The private company was different. There, the discrimination was
remarkable. Women were recruited as cleaning staff or secretaries. There were
women as Luisa that started as a secretary, worked hard to demonstrate her
value to the company, receiving more responsibility with the same salary.
Meanwhile she had male colleagues that were promoted in all respects.
The problem was not only not to be respected as a worker, but not to be respected
as a person. If you had a problem with a boss or with a mate –what we know
today as “sexual harassment”- you were
alone because nobody would help you; for sure you´d probably be accused of
provoking. Luisa remembered she had a problem with a colleague.
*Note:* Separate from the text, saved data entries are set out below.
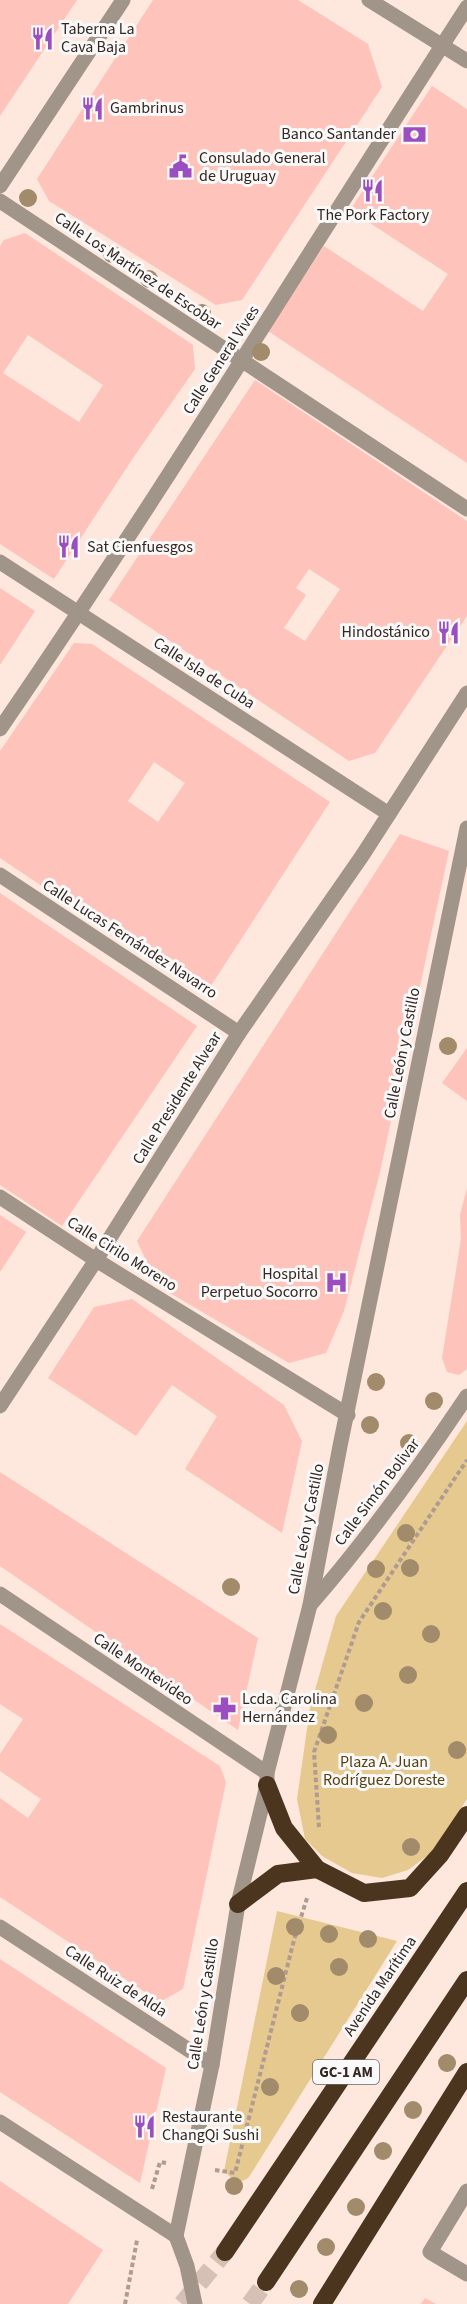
<svg xmlns="http://www.w3.org/2000/svg" width="467" height="2304" viewBox="0 0 467 2304" font-family="'Source Sans 3',sans-serif">
  <style>
    .green { fill: #e6c98f }
    .building { fill: #fec3ba; fill-rule: evenodd }
    .lines { fill: none; stroke-linecap: round; stroke-linejoin: round }
    .highway-tunnel { stroke: #d6c0b6; stroke-width: 18; stroke-dasharray: 18 9; stroke-linecap: butt }
    .path { stroke: #af9b92; stroke-width: 4; stroke-dasharray: 4.5 3; stroke-linecap: butt }
    .minor { stroke: #a19589; stroke-width: 15 }
    .highway { stroke: #4c351e; stroke-width: 18 }
    .tree { fill: #a18b6b }
    .labels { text-anchor: middle; dominant-baseline: central; stroke-width: 6; stroke-linejoin: round; paint-order: stroke }
    .shield { fill: #f9f9f9; stroke: #6f6561; stroke-width: 1.5 }
    .shield-label { font-size: 15px; font-weight: bold; fill: #342620 }
    .poi-label { font-size: 16px; fill: #342620; stroke: #f9f9f9; text-anchor: start }
    .street-label { font-size: 16px; fill: #342620; stroke: #f9f9f9 }
    .park-label { font-size: 16px; fill: #553f0e; stroke: #f9f9f9 }
  </style>
  <rect width="100%" height="100%" fill="#fee7dc"/>
  <g class="green">
    <path d="M 467,1421 L 467,1799 L 431,1853 L 408,1870 L 382,1878 L 352,1873 L 322,1856 L 305,1839 L 297,1799 L 310,1708 L 336,1616 Z"/>
    <path d="M 277,1911 L 397,1941 L 249,2177 C 238,2186 232,2179 224,2171 Z"/>
  </g>
  <g class="building">
    <path d="M 0,0 L 77,0 L 0,116 Z"/>
    <path d="M 153,0 L 298,0 L 368,44 L 382,87 L 242,300 L 216,305 L 49,201 L 37,179 Z"/>
    <path d="M 432,86 L 467,109 L 467,463 L 268,331 L 324,246 L 423,311 L 448,274 L 350,210 Z"/>
    <path d="M 25,233 L 193,345 L 195,369 L 133,458 L 54,579 L 0,544 L 0,246 L 4,240 ZM 28,335 L 103,385 L 79,422 L 3,373 Z"/>
    <path d="M 255,380 L 467,521 L 467,616 L 375,753 L 349,761 L 109,600 ZM 309,569 L 340,589 L 305,641 L 284,628 L 306,595 L 296,588 Z"/>
    <path d="M 0,588 L 35,611 L 0,665 Z"/>
    <path d="M 74,643 L 92,644 L 330,802 L 205,995 L 0,858 L 0,751 ZM 154,762 L 185,783 L 158,822 L 128,801 Z"/>
    <path d="M 400,834 L 449,851 L 380,1172 L 344,1311 L 326,1353 L 289,1363 L 158,1286 L 137,1241 Z"/>
    <path d="M 0,893 L 197,1026 L 62,1226 L 0,1185 Z"/>
    <path d="M 467,1048 L 467,1101 L 442,1083 Z"/>
    <path d="M 467,1188 L 467,1369 L 459,1375 L 447,1372 L 442,1358 L 461,1239 L 460,1215 Z"/>
    <path d="M 0,1215 L 26,1232 L 0,1272 Z"/>
    <path d="M 132,1299 L 284,1405 L 302,1441 L 282,1533 L 185,1469 L 217,1416 L 172,1385 L 136,1436 L 48,1378 L 94,1307 Z"/>
    <path d="M 0,1472 L 258,1638 L 238,1730 L 0,1566 Z"/>
    <path d="M 0,1624 L 220,1766 L 226,1782 L 183,1989 L 160,2002 L 0,1897 L 0,1798 L 28,1818 L 41,1799 L 0,1771 L 0,1754 L 23,1719 L 0,1704 Z"/>
    <path d="M 0,1959 L 166,2068 L 140,2183 L 0,2092 Z"/>
    <path d="M 0,2181 L 103,2250 L 68,2304 L 0,2304 Z"/>
    <path d="M 425,2298 L 436,2304 L 421,2304 Z"/>
  </g>
  <g class="lines">
    <g class="highway-tunnel">
      <path d="M 182,2304 L 225,2252"/>
      <path d="M 250,2304 L 266,2282"/>
    </g>
    <g class="path">
      <path d="M 319,1827 L 314,1752 L 359,1622 L 467,1460"/>
      <path d="M 215,2170 L 235,2173 L 294,1940 L 307,1898"/>
      <path d="M 152,2189 L 160,2162 L 166,2163"/>
      <path d="M 125,2304 L 137,2240"/>
    </g>
    <g class="minor">
      <path d="M 369,0 L 467,61"/>
      <path d="M 0,186 L 123,0"/>
      <path d="M 0,201 L 467,509"/>
      <path d="M 0,562 L 389,814"/>
      <path d="M 0,729 C 162,493 311,248 467,7"/>
      <path d="M 0,875 L 239,1033"/>
      <path d="M 0,1197 L 96,1260 L 348,1415"/>
      <path d="M 0,1406 L 96,1260 L 239,1033 L 362,856 L 467,693"/>
      <path d="M 0,1594 L 267,1773"/>
      <path d="M 310,1605 C 368,1539 418,1469 467,1396"/>
      <path d="M 0,1927 L 212,2065"/>
      <path d="M 0,2122 L 176,2236"/>
      <path d="M 467,2191 L 430,2252 L 467,2274"/>
      <path d="M 176,2236 L 212,2065 L 238,1904 L 267,1785 L 267,1773 L 310,1605 L 340,1446 L 467,828"/>
      <path d="M 176,2236 L 187,2266 L 195,2304"/>
    </g>
    <g class="highway">
      <path d="M 267,1785 L 284,1828 L 317,1869 L 364,1893 L 410,1888 L 440,1855 L 467,1815"/>
      <path d="M 238,1904 L 278,1874 L 317,1869"/>
      <path d="M 225,2252 L 467,1891"/>
      <path d="M 266,2282 L 467,1980"/>
      <path d="M 322,2304 L 467,2072"/>
    </g>
  </g>
  <g class="tree">
    <circle cx="28" cy="198" r="9"/>
    <circle cx="112" cy="254" r="9"/>
    <circle cx="149" cy="279" r="9"/>
    <circle cx="202" cy="313" r="9"/>
    <circle cx="261" cy="352" r="9"/>
    <circle cx="448" cy="1046" r="9"/>
    <circle cx="376" cy="1382" r="9"/>
    <circle cx="434" cy="1401" r="9"/>
    <circle cx="370" cy="1425" r="9"/>
    <circle cx="409" cy="1443" r="9"/>
    <circle cx="406" cy="1533" r="9"/>
    <circle cx="410" cy="1568" r="9"/>
    <circle cx="376" cy="1569" r="9"/>
    <circle cx="231" cy="1587" r="9"/>
    <circle cx="383" cy="1611" r="9"/>
    <circle cx="431" cy="1634" r="9"/>
    <circle cx="408" cy="1675" r="9"/>
    <circle cx="364" cy="1703" r="9"/>
    <circle cx="328" cy="1735" r="9"/>
    <circle cx="457" cy="1750" r="9"/>
    <circle cx="411" cy="1847" r="9"/>
    <circle cx="295" cy="1927" r="9"/>
    <circle cx="329" cy="1934" r="9"/>
    <circle cx="368" cy="1939" r="9"/>
    <circle cx="339" cy="1967" r="9"/>
    <circle cx="276" cy="1976" r="9"/>
    <circle cx="300" cy="2013" r="9"/>
    <circle cx="447" cy="2063" r="9"/>
    <circle cx="270" cy="2087" r="9"/>
    <circle cx="413" cy="2110" r="9"/>
    <circle cx="383" cy="2151" r="9"/>
    <circle cx="234" cy="2186" r="9"/>
    <circle cx="356" cy="2207" r="9"/>
    <circle cx="326" cy="2247" r="9"/>
    <circle cx="299" cy="2289" r="9"/>
  </g>
  <defs>
    <symbol id="restaurant-bare" viewBox="-9 -9 18 18"><path d="M-5-6h1v4h1v-4h1v4h1v-4h1v5L-1.5 .5V6h-2V.5L-5-1ZM5-6V6H3V1.5H1.5Q1.5-4 5-6Z" fill="#9b4ebf" stroke="#f9f9f9" stroke-width="2.5" paint-order="stroke"/></symbol>
    <symbol id="bank-bare" viewBox="-9 -9 18 18"><path d="M-6-4H6V4H-6ZM0-2.3a2.3 2.3 0 1 0 0 4.6a2.3 2.3 0 1 0 0-4.6Z" fill="#9b4ebf" stroke="#f9f9f9" stroke-width="2.5" paint-order="stroke"/></symbol>
    <symbol id="civic-bare" viewBox="-9 -9 18 18"><path d="M-.6-6.5H3V-4.5H.6V-3L4-1V1h2V6H-6V1h2V-1L-.6-3ZM-1.2 2.5V6h2.4V2.5Z" fill="#9b4ebf" stroke="#f9f9f9" stroke-width="2.5" paint-order="stroke"/></symbol>
    <symbol id="hospital-bare" viewBox="-9 -9 18 18"><path d="M-5-5h3v3.5h4V-5h3V5h-3V1.5h-4V5h-3Z" fill="#9b4ebf" stroke="#f9f9f9" stroke-width="2.5" paint-order="stroke"/></symbol>
    <symbol id="pharmacy-bare" viewBox="-9 -9 18 18"><path d="M-2-6h4v4h4v4h-4v4h-4v-4h-4v-4h4Z" fill="#9b4ebf" stroke="#f9f9f9" stroke-width="2.5" paint-order="stroke"/></symbol>
  </defs>
  <g fill-rule="evenodd">
    <use href="#restaurant-bare" x="26" y="22" width="33" height="33"/>
    <use href="#restaurant-bare" x="76" y="92" width="33" height="33"/>
    <use href="#bank-bare" x="398" y="118" width="33" height="33"/>
    <use href="#civic-bare" x="164" y="150" width="33" height="33"/>
    <use href="#restaurant-bare" x="356" y="174" width="33" height="33"/>
    <use href="#restaurant-bare" x="52" y="530" width="33" height="33"/>
    <use href="#restaurant-bare" x="432" y="616" width="33" height="33"/>
    <use href="#hospital-bare" x="320" y="1266" width="33" height="33"/>
    <use href="#pharmacy-bare" x="208" y="1692" width="33" height="33"/>
    <use href="#restaurant-bare" x="128" y="2110" width="33" height="33"/>
  </g>
  <g class="labels">
    <rect class="shield" x="313" y="2060" width="66" height="24" rx="4.5"/>
    <g class="shield-label">
      <text x="346" y="2072">GC-1 AM</text>
    </g>
    <g class="poi-label">
      <text x="61" y="29">Taberna La<tspan x="61" dy="18">Cava Baja</tspan></text>
      <text x="110" y="108">Gambrinus</text>
      <text x="396" y="134" text-anchor="end">Banco Santander</text>
      <text x="199" y="158">Consulado General<tspan x="199" dy="18">de Uruguay</tspan></text>
      <text x="373" y="215" text-anchor="middle">The Pork Factory</text>
      <text x="87" y="547">Sat Cienfuesgos</text>
      <text x="430" y="632" text-anchor="end">Hindostánico</text>
      <text x="318" y="1274" text-anchor="end">Hospital<tspan x="318" dy="18">Perpetuo Socorro</tspan></text>
      <text x="242" y="1699">Lcda. Carolina<tspan x="242" dy="18">Hernández</tspan></text>
      <text x="162" y="2117">Restaurante<tspan x="162" dy="18">ChangQi Sushi</tspan></text>
    </g>
    <g class="street-label">
      <text transform="translate(138 271) rotate(34)">Calle Los Martínez de Escobar</text>
      <text transform="translate(221 360) rotate(-57)">Calle General Vives</text>
      <text transform="translate(204 673) rotate(33)">Calle Isla de Cuba</text>
      <text transform="translate(130 939) rotate(33)">Calle Lucas Fernández Navarro</text>
      <text transform="translate(402 1053) rotate(-79)">Calle León y Castillo</text>
      <text transform="translate(177 1098) rotate(-58)">Calle Presidente Alvear</text>
      <text transform="translate(122 1254) rotate(32)">Calle Cirilo Moreno</text>
      <text transform="translate(377 1492) rotate(-53)">Calle Simón Bolivar</text>
      <text transform="translate(306 1529) rotate(-79)">Calle León y Castillo</text>
      <text transform="translate(143 1669) rotate(34)">Calle Montevideo</text>
      <text transform="translate(116 1981) rotate(33)">Calle Ruiz de Alda</text>
      <text transform="translate(380 1986) rotate(-56)">Avenida Marítima</text>
      <text transform="translate(203 2004) rotate(-81)">Calle León y Castillo</text>
    </g>
    <g class="park-label">
      <text x="384" y="1762">Plaza A. Juan<tspan x="384" dy="18">Rodríguez Doreste</tspan></text>
    </g>
  </g>
</svg>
She didn´t let
him go his way; a few years later he became his boss. She had many conflicts
working with him.
In the family context things were not different. Even though the
prohibition of work after getting married was abolished some years ago, it was
very usual for women to stop working when they got married or have sons. The
wife or mother´s role was more important. Women left their work to care for
their homes as Luisa did. There they had a 24 hour job without payment and
sometimes without recognition.
Other people like María decided to continue with their work. Her husband
didn’t oppose to her decision but neither encouraged her. It was difficult to
understand that a woman wanted to have an identity beyond that of mother or
wife. For Maria it was her salvation because some years later she became a
widow with 5 children. Other women got divorced when the Divorce Law was
approved in 1981[i].
Keeping their job helped them to maintain their independence.
Discrimination is also manifested in wage differentials in general in
private companies. For example, a textile labor ordinance established, in 1970,
that in the case that women undertake "functions of the male" they would
receive a salary of seventy percent[ii].
Luisa that worked in a transport company recognized that the only two women
that worked in the company earned less pay.
Women also have another disadvantage, as workers, compared to men: they
become pregnant and have children. María gave us a very important though about
this matter “We have to change our mind about women because societies need men
and women to survive. We can see it now that Spain has an aging society. When a
woman has a child, she´s giving one of the most important services to society. She
is ensuring the survival of society and this is not granted to women”.
In conclusion, after Franco´s dead the women´s struggle to abolish the discrimination
has been notorious. From the first years were women left their jobs to get
married and have sons –this is depend on their husbands in all respects– to the
acquisition of their own identity and independence, women have suffered many
years of inequality and harassment. Knowing history through first hand
resources we can understand the past and improve the future.